A novel predictive generator out-of-step protection and transient stability monitoring scheme is presented. It is based on real-time dynamic monitoring of the system, enabled by a distributed dynamic state estimator (DSE). DSE utilizes local synchronized and nonsynchronized measurements and provides the evolution of the system's dynamic state at rates of 60 times/s. The real-time dynamic model is then utilized to evaluate the system's energy function based on Lyapunov's direct method, estimate the stability barrier, and characterize its stability. The two major components of the scheme are: 1) the calculation of the system's center of oscillations and 2) the derivation in real time of an equivalent, reduced size model used for the calculation of the generator stability barrier and its stability characterization.
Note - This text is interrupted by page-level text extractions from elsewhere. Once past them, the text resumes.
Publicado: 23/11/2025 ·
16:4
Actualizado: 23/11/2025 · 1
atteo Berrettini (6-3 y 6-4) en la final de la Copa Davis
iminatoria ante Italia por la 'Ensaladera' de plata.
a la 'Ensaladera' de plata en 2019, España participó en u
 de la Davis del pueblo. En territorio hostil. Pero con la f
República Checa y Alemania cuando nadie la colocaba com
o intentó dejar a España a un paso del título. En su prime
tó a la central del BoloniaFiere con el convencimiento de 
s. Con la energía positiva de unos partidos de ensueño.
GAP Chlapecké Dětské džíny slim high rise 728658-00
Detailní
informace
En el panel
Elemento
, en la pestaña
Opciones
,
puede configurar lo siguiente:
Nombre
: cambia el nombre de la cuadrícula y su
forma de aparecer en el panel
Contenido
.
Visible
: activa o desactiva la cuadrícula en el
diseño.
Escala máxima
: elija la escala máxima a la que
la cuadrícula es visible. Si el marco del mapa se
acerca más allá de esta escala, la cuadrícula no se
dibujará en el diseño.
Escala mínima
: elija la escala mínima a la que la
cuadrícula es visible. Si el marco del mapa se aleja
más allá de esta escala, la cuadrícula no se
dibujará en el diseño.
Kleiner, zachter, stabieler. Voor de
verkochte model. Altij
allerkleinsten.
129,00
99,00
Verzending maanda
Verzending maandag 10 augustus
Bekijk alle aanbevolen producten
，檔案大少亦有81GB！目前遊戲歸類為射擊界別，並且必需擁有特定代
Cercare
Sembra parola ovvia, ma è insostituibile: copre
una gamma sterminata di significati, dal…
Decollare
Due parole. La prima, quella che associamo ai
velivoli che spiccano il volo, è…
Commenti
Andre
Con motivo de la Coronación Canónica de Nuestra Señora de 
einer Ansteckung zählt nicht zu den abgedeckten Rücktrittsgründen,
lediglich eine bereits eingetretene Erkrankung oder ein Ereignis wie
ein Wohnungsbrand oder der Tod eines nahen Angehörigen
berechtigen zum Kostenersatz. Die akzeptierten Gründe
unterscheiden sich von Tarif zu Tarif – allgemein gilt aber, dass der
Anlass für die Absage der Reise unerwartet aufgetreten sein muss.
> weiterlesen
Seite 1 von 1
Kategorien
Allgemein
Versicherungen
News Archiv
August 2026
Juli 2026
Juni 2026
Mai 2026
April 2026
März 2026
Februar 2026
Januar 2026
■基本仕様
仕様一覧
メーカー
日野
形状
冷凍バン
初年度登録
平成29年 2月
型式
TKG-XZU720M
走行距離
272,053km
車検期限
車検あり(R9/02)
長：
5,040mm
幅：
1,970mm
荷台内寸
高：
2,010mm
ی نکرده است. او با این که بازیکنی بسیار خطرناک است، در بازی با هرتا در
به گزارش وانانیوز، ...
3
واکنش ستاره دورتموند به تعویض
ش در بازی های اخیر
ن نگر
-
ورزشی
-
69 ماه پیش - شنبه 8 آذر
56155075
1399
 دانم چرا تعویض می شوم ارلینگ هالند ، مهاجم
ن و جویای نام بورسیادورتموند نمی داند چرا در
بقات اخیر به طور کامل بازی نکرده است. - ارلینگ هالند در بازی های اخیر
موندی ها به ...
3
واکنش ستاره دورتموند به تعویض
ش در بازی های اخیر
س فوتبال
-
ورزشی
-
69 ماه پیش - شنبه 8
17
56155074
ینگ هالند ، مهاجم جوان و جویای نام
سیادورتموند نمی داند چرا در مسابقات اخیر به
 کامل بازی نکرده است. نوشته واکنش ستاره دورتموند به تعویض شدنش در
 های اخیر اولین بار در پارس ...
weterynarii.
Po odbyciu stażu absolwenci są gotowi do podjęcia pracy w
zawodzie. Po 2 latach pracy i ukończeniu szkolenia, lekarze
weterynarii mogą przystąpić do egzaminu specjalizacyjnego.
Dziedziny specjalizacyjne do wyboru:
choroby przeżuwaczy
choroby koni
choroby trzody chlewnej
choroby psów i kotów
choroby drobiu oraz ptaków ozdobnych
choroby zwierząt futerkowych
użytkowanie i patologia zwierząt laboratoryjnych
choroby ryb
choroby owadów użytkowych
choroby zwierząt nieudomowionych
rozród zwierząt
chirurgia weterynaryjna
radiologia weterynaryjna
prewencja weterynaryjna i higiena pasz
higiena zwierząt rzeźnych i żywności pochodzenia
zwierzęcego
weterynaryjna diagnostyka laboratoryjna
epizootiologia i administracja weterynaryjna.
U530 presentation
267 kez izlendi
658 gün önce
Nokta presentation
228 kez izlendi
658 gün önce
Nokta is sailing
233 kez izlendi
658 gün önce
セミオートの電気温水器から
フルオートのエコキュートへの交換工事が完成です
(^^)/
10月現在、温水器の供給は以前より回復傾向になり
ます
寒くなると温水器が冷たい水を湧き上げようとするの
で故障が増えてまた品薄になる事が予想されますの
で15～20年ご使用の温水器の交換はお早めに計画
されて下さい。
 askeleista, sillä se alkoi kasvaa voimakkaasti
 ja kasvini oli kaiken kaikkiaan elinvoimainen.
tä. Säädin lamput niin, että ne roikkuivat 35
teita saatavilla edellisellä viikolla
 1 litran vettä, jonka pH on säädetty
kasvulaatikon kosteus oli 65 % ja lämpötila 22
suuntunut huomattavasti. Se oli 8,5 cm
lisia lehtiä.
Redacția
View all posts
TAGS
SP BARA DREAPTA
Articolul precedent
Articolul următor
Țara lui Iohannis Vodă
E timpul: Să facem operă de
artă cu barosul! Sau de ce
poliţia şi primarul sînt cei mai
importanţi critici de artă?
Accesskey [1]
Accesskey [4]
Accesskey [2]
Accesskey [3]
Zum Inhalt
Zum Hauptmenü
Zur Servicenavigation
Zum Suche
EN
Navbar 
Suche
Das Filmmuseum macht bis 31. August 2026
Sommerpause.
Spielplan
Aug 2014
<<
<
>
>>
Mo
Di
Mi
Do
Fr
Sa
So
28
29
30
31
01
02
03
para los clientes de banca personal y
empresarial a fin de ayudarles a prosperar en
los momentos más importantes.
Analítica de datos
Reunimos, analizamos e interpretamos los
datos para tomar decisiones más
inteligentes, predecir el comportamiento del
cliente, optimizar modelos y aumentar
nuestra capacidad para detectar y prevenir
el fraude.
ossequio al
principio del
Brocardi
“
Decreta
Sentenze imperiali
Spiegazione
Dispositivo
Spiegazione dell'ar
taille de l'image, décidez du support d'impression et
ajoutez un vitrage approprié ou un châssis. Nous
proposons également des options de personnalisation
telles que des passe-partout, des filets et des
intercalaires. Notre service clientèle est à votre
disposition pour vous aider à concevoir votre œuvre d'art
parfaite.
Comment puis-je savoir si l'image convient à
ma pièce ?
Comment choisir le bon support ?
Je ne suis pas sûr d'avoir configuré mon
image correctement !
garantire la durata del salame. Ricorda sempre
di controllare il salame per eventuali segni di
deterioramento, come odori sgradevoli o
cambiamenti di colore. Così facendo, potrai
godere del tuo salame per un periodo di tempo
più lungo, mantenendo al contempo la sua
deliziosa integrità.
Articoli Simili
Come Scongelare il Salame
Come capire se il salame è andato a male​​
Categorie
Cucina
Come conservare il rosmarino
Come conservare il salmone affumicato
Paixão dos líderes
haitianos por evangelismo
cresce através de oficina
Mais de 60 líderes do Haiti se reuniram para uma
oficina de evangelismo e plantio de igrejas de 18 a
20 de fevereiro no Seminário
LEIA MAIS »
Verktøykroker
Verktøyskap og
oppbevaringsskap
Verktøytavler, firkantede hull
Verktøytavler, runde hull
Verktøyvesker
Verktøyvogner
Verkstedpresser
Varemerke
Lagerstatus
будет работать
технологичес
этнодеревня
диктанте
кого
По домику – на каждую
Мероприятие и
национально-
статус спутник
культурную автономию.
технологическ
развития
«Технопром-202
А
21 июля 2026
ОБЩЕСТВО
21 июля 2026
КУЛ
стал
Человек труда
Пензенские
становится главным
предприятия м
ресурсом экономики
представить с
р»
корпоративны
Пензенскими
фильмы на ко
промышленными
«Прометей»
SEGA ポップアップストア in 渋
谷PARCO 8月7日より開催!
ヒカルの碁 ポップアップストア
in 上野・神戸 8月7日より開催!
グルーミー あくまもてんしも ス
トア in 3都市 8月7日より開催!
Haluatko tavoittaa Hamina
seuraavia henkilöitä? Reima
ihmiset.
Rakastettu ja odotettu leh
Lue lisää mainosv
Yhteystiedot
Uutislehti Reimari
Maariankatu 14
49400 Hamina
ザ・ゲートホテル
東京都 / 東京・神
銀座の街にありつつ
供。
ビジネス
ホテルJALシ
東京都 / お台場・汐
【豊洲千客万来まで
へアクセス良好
It is shown that the major advantage of the proposed scheme, compared with legacy generator impedance relay-based out-of-step protection, is that the out-of-step condition is predicted before its occurrence and the generator can be tripped much faster than the traditional scheme. The theoretical background of the scheme and application on an actual system are presented. The proposed scheme characterizes very accurate potential generator instability and predicts generator loss of synchronism before its occurrence, before the generator slips a pole.